Au plus profond de moi,
Tu me disais ceci :
Si tu veux prier,
Prends simplement le temps de me dire :
« Notre Père ».
Avoue que cela n’est pas bien difficile
Et je t’assure que cela me suffit.
Le poème suivant montre aussi que ceux qui partent sont préparés à ce départ :
Si je meurs
Et te laisse ici un moment,
Ne passe pas,
Comme d’autres affligés,
De longues heures en pleurs
Auprès de la poussière silencieuse…
Pour moi,
Continue à vivre et à sourire…
Donne vaillance à ton cœur
Et fermeté à ta main tremblante
Et offre ton réconfort
A d’autres cœurs que le tien.
Achève pour moi ces tâches que je chérissais
Et peut-être ainsi pourrais-je te réconforter ?

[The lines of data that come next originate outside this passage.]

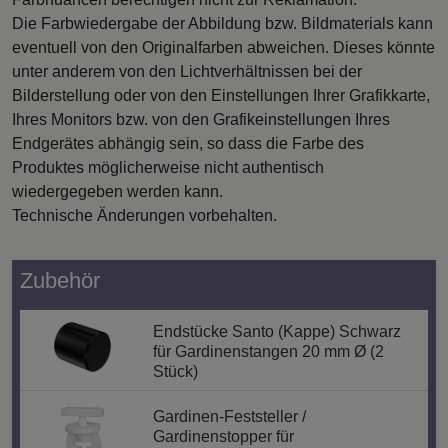
Die Farbwiedergabe der Abbildung bzw. Bildmaterials kann
eventuell von den Originalfarben abweichen. Dieses könnte
unter anderem von den Lichtverhältnissen bei der
Bilderstellung oder von den Einstellungen Ihrer Grafikkarte,
Ihres Monitors bzw. von den Grafikeinstellungen Ihres
Endgerätes abhängig sein, so dass die Farbe des
Produktes möglicherweise nicht authentisch
wiedergegeben werden kann.
Technische Änderungen vorbehalten.
Zubehör
Endstücke Santo (Kappe) Schwarz
für Gardinenstangen 20 mm Ø (2
Stück)
Gardinen-Feststeller /
Gardinenstopper für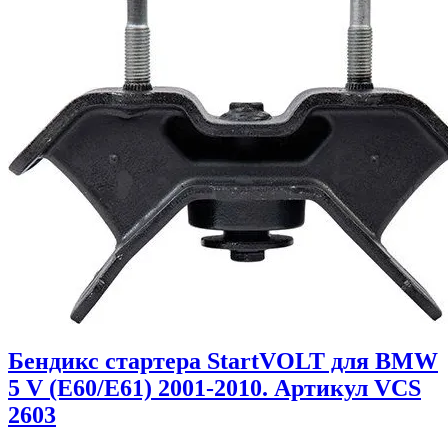
Бендикс стартера StartVOLT для BMW
5 V (E60/E61) 2001-2010. Артикул VCS
2603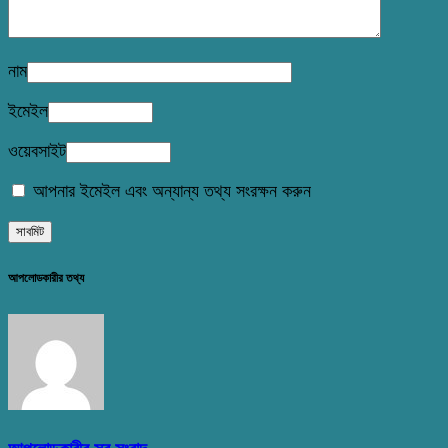
নাম
ইমেইল
ওয়েবসাইট
আপনার ইমেইল এবং অন্যান্য তথ্য সংরক্ষন করুন
আপলোডকারীর তথ্য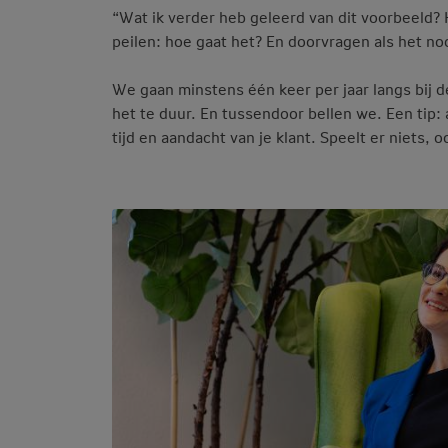
“Wat ik verder heb geleerd van dit voorbeeld? 
peilen: hoe gaat het? En doorvragen als het no
We gaan minstens één keer per jaar langs bij d
het te duur. En tussendoor bellen we. Een tip: 
tijd en aandacht van je klant. Speelt er niets, 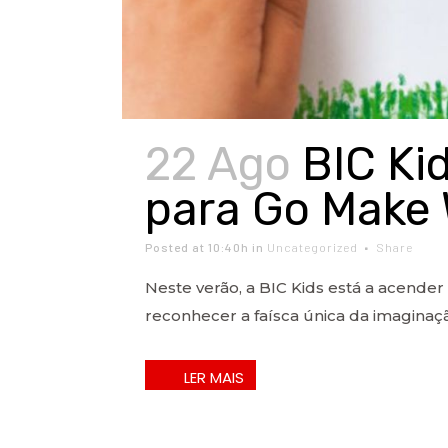
22 Ago
BIC Ki
para Go Make
Posted at 10:40h
in
Uncategorized
Share
Neste verão, a BIC Kids está a acender
reconhecer a faísca única da imaginação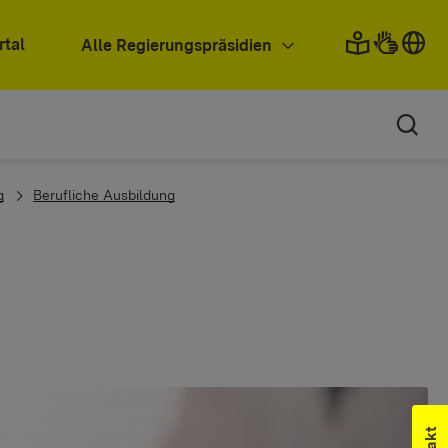
rtal
Alle Regierungspräsidien
g
Berufliche Ausbildung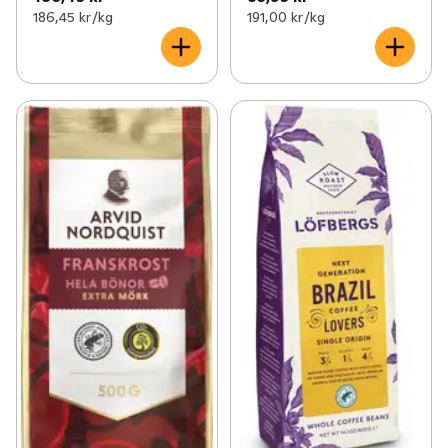
186,45 kr /kg
191,00 kr /kg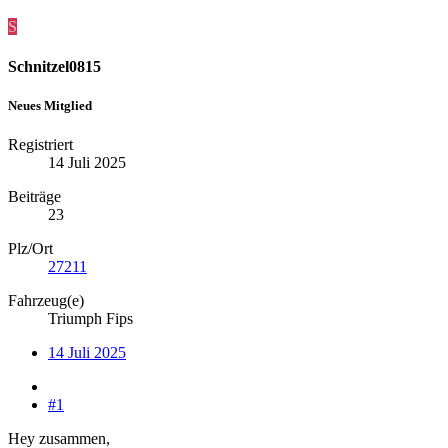
S
Schnitzel0815
Neues Mitglied
Registriert
14 Juli 2025
Beiträge
23
Plz/Ort
27211
Fahrzeug(e)
Triumph Fips
14 Juli 2025
#1
Hey zusammen,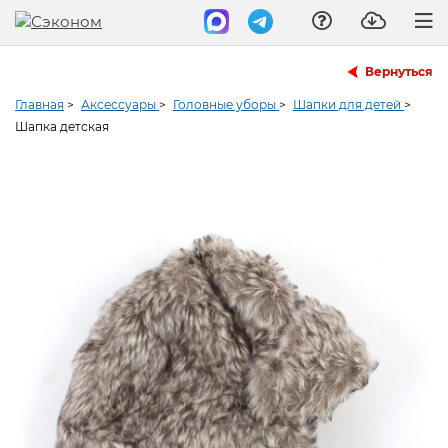
Вернуться
Главная
>
Аксессуары
>
Головные уборы
>
Шапки для детей
>
Шапка детская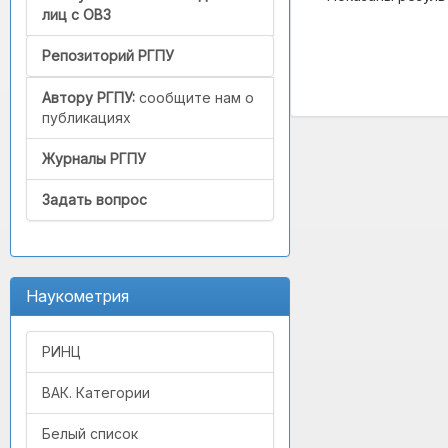
лиц с ОВЗ
Репозиторий РГПУ
Автору РГПУ:
сообщите нам о
публикациях
Журналы РГПУ
Задать вопрос
Наукометрия
РИНЦ
ВАК. Категории
Белый список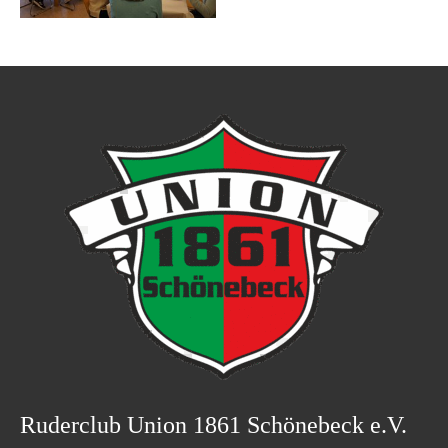
Ruderclub Union 1861 Schönebeck e.V.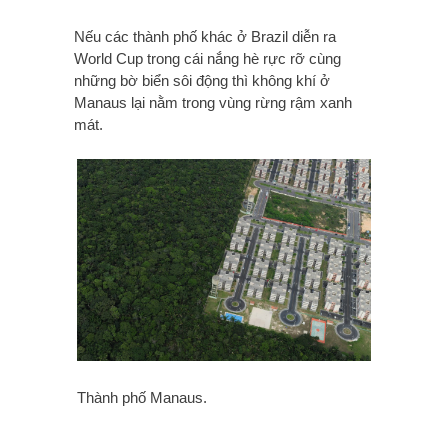
Nếu các thành phố khác ở Brazil diễn ra
World Cup trong cái nắng hè rực rỡ cùng
những bờ biển sôi động thì không khí ở
Manaus lại nằm trong vùng rừng rậm xanh
mát.
Thành phố Manaus.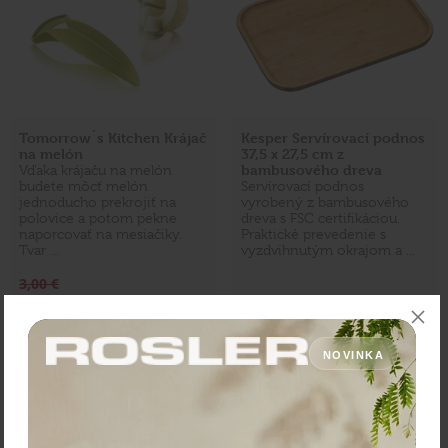
Tomorrow´s Kitchen Krájač
Kesper Servírovací podnos
na melón
37,5 x 27,5 cm z
bambusového dreva
Vďaka krájaču na melón
budete môcť melón
Servírovací podnos
jednoducho prekrojiť na
vyrobený z bambusového
polovice a potom pekne
dreva s FSC certifikáciou.
naporcovať na mesiačiky.
Praktické prevedenie s
Tvar …
vyzdvihnutým okrajom a …
3,00 €
Zľava:
-30 %
Cena: 25,90 €
Cena: 2,10 €
s DPH
s DPH
Skladom 4 ks
Momentálne nedostupné
NOVINKA
Vložiť do košíka
Overiť dostupnosť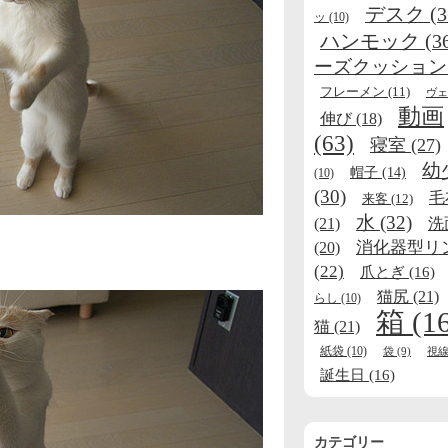
デスク
(3
ッ
(10)
ハンモック
(3
ーズクッション
フレーメン
(11)
ヴェ
動画
伸び
(18)
(63)
寝室
(27)
幼
帽子
(14)
(10)
(30)
毛
来客
(12)
水
(32)
(21)
洗
消化器型リ
(20)
(22)
爪とぎ
(16)
猫尻
(21)
らし
(10)
箱
(1
猫
(21)
紙袋
(10)
袋
(9)
視
誕生日
(16)
カテゴリー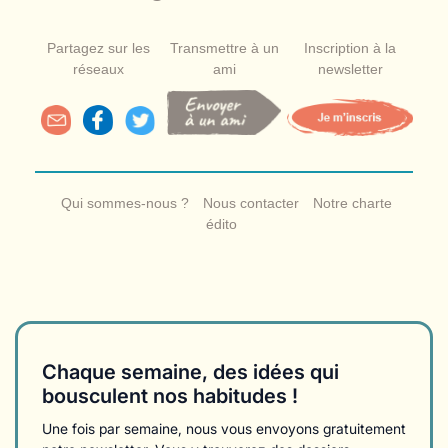
Partagez sur les
Transmettre à un
Inscription à la
réseaux
ami
newsletter
Qui sommes-nous ?
Nous contacter
Notre charte
édito
Chaque semaine, des idées qui
bousculent nos habitudes !
Une fois par semaine, nous vous envoyons gratuitement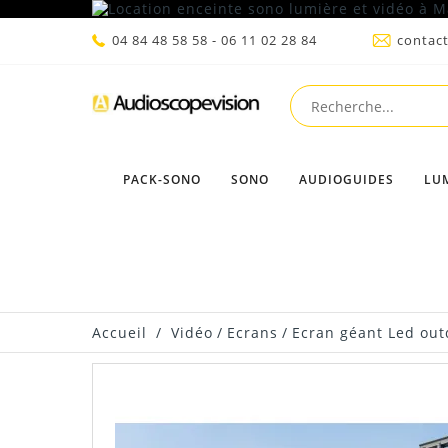
04 84 48 58 58 - 06 11 02 28 84
contac
PACK-SONO
SONO
AUDIOGUIDES
LU
Accueil
/
Vidéo
/
Ecrans
/
Ecran géant Led out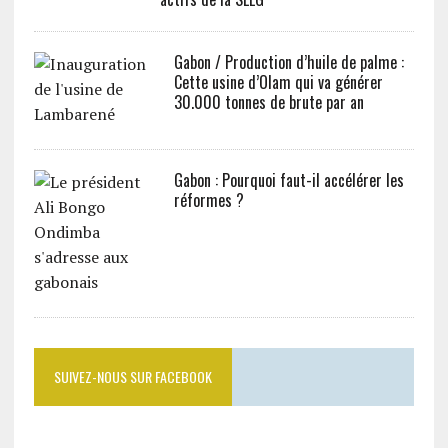
Gabon / Production d’huile de palme :
Cette usine d’Olam qui va générer
30.000 tonnes de brute par an
Gabon : Pourquoi faut-il accélérer les
réformes ?
SUIVEZ-NOUS SUR FACEBOOK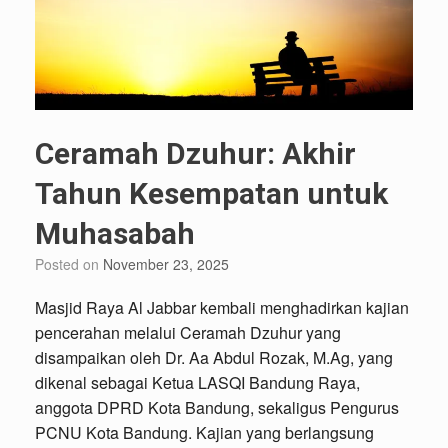
Ceramah Dzuhur: Akhir
Tahun Kesempatan untuk
Muhasabah
Posted on
November 23, 2025
Masjid Raya Al Jabbar kembali menghadirkan kajian
pencerahan melalui Ceramah Dzuhur yang
disampaikan oleh Dr. Aa Abdul Rozak, M.Ag, yang
dikenal sebagai Ketua LASQI Bandung Raya,
anggota DPRD Kota Bandung, sekaligus Pengurus
PCNU Kota Bandung. Kajian yang berlangsung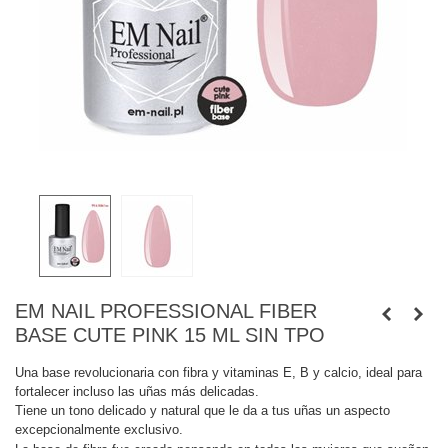
EM NAIL PROFESSIONAL FIBER
BASE CUTE PINK 15 ML SIN TPO
Una base revolucionaria con fibra y vitaminas E, B y calcio, ideal para
fortalecer incluso las uñas más delicadas.
Tiene un tono delicado y natural que le da a tus uñas un aspecto
excepcionalmente exclusivo.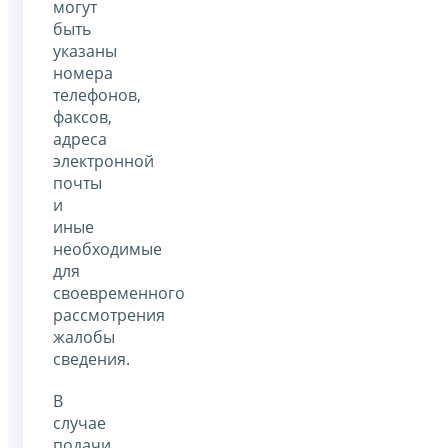
могут
быть
указаны
номера
телефонов,
факсов,
адреса
электронной
почты
и
иные
необходимые
для
своевременного
рассмотрения
жалобы
сведения.
В
случае
подачи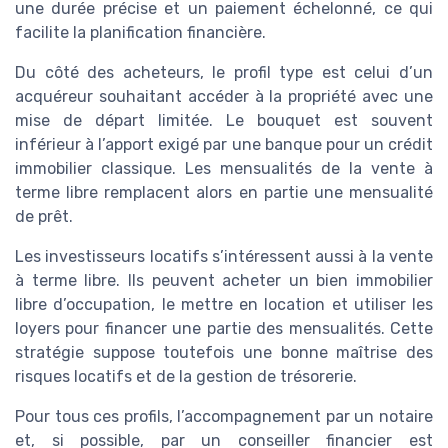
une durée précise et un paiement échelonné, ce qui
facilite la planification financière.
Du côté des acheteurs, le profil type est celui d’un
acquéreur souhaitant accéder à la propriété avec une
mise de départ limitée. Le bouquet est souvent
inférieur à l’apport exigé par une banque pour un crédit
immobilier classique. Les mensualités de la vente à
terme libre remplacent alors en partie une mensualité
de prêt.
Les investisseurs locatifs s’intéressent aussi à la vente
à terme libre. Ils peuvent acheter un bien immobilier
libre d’occupation, le mettre en location et utiliser les
loyers pour financer une partie des mensualités. Cette
stratégie suppose toutefois une bonne maîtrise des
risques locatifs et de la gestion de trésorerie.
Pour tous ces profils, l’accompagnement par un notaire
et, si possible, par un conseiller financier est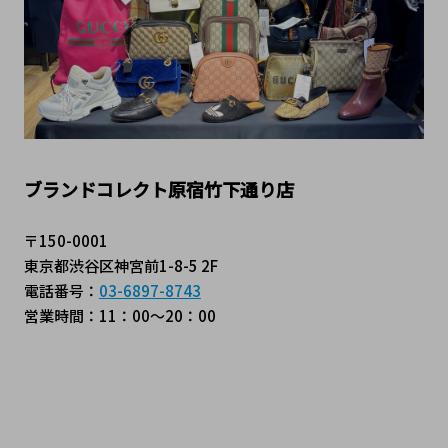
ブランドコレクト原宿竹下通り店
〒150-0001
東京都渋谷区神宮前1-8-5 2F
電話番号：
03-6897-8743
営業時間：11：00～20：00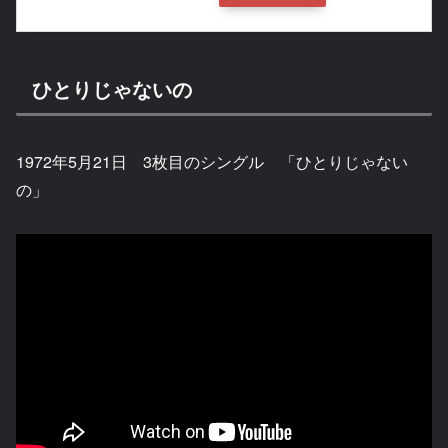
ひとりじゃないの
1972年5月21日 3枚目のシングル 「ひとりじゃない
の」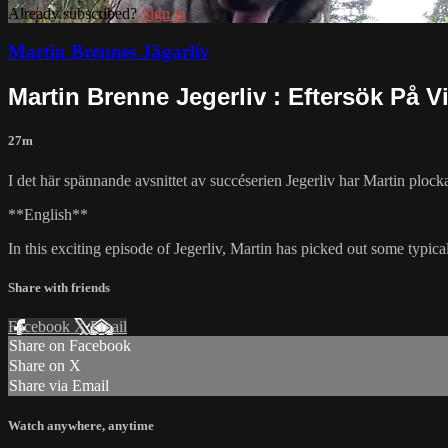
Already subscribed?
Sign in
Martin Brennes Jägarliv
Martin Brenne Jegerliv : Eftersök På V
27m
I det här spännande avsnittet av succéserien Jegerliv har Martin plocka
**English**
In this exciting episode of Jegerliv, Martin has picked out some typic
Share with friends
Facebook
X
Email
Share on Facebook
Share on X
Share via Email
Watch anywhere, anytime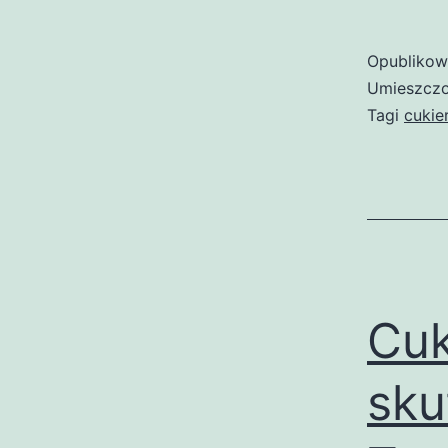
Opubliko
Umieszczo
Tagi
cukie
Cuk
sku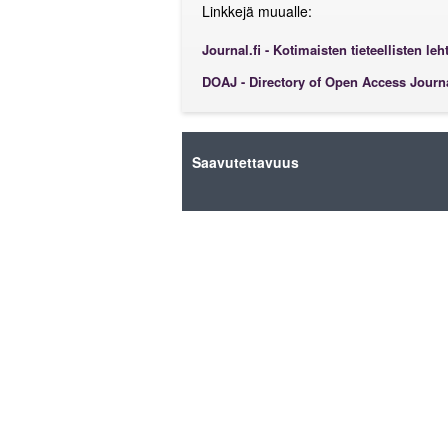
Linkkejä muualle:
Journal.fi - Kotimaisten tieteellisten leh
DOAJ - Directory of Open Access Journ
Saavutettavuus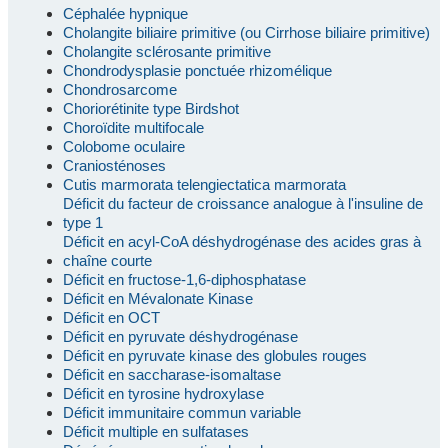
Céphalée hypnique
Cholangite biliaire primitive (ou Cirrhose biliaire primitive)
Cholangite sclérosante primitive
Chondrodysplasie ponctuée rhizomélique
Chondrosarcome
Choriorétinite type Birdshot
Choroïdite multifocale
Colobome oculaire
Craniosténoses
Cutis marmorata telengiectatica marmorata
Déficit du facteur de croissance analogue à l'insuline de
type 1
Déficit en acyl-CoA déshydrogénase des acides gras à
chaîne courte
Déficit en fructose-1,6-diphosphatase
Déficit en Mévalonate Kinase
Déficit en OCT
Déficit en pyruvate déshydrogénase
Déficit en pyruvate kinase des globules rouges
Déficit en saccharase-isomaltase
Déficit en tyrosine hydroxylase
Déficit immunitaire commun variable
Déficit multiple en sulfatases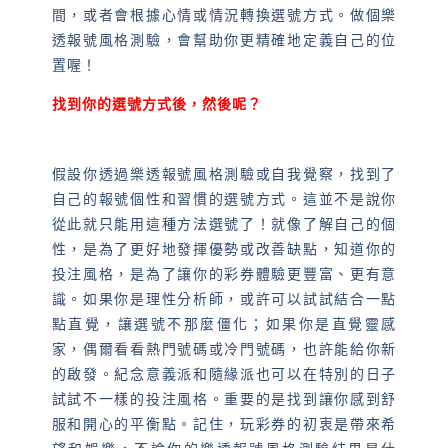
間，或者會根據心情或情況轉換選號方式。做個樂
透報號風格測驗，會幫助你更精確地定義自己的位
置喔！
找到你的選號方式後，然後呢？
假設你透過樂透報號風格測驗或自我覺察，找到了
自己的報號個性和習慣的選號方式。這並不是說你
從此就只能用這種方法選號了！就像了解自己的個
性，是為了更好地發揮優勢或改善缺點，知道你的
投注風格，是為了讓你的彩券體驗更豐富、更有意
識。如果你是理性分析師，或許可以試試結合一點
點直覺，讓選號不那麼僵化；如果你是直覺靈感
家，偶爾看看熱門號碼或冷門號碼，也許能給你新
的啟發。紀念意義派和隨緣派也可以在特別的日子
試試不一樣的投注風格。重要的是找到讓你感到舒
服和開心的平衡點。記住，玩彩券的初衷是帶來希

Ou cet autre, d’après Jules BEAUCARNE /
Mes amis, me voilà parti pour le pays de l’envers du décor… C’est vrai que la société est malade et il nous faut la remettre d’aplomb et d’équerre, par l’amour et l’amitié…
Sans vous commander, je vous demande d’aimer plus que jamais ceux qui sont proches ; le monde est une triste boutique et seuls, les cœurs purs doivent se mettre ensemble pour l’embellir et faire refleurir l’âme humaine.
Je vous assure que là où je suis maintenant, je resterai sur le pont, attentif à vous. Je serai un jardinier.
Oui, il n’est de vrai que l’amitié et l’amour.
En attendant, à vous autres, mes amis, je prends la liberté de vous écrire pour vous dire ce à quoi je pense aujourd’hui : je pense de toutes mes forces qu’il faut s’aimer à tort et à travers.